Stored records
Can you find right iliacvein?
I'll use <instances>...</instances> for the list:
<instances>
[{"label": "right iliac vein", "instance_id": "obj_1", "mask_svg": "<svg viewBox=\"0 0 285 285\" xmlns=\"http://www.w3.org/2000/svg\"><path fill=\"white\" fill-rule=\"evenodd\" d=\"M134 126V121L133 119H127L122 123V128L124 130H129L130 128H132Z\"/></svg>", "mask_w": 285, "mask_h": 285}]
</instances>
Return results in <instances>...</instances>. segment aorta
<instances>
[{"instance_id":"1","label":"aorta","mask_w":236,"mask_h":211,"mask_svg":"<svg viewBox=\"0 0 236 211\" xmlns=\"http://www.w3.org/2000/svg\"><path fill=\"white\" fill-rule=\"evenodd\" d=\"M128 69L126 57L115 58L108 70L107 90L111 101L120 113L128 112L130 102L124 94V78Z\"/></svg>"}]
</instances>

* * *

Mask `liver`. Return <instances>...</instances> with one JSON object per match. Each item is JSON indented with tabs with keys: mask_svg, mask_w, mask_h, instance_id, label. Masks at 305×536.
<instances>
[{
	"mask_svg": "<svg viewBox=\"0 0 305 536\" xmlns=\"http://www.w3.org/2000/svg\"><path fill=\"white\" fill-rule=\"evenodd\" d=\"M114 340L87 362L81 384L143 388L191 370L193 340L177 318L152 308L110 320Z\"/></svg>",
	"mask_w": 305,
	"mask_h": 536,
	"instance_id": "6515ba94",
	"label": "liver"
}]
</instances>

---

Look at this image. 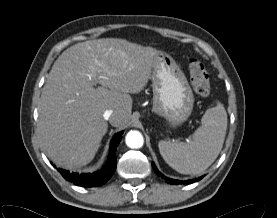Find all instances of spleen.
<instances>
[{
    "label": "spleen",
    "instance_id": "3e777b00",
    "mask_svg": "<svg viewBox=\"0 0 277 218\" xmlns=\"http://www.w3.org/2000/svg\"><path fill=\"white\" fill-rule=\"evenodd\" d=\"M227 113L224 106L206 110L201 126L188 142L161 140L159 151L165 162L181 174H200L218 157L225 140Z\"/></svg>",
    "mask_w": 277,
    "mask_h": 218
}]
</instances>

- [WRITTEN REQUEST] Which lines in the rows above contain the string "right", with case counting? Report each such line in full.

- [TASK ANSWER]
Can you find right iliacvein?
[{"label": "right iliac vein", "instance_id": "obj_1", "mask_svg": "<svg viewBox=\"0 0 285 285\" xmlns=\"http://www.w3.org/2000/svg\"><path fill=\"white\" fill-rule=\"evenodd\" d=\"M134 126V121L133 119H127L122 123V128L124 130H129L130 128H132Z\"/></svg>", "mask_w": 285, "mask_h": 285}]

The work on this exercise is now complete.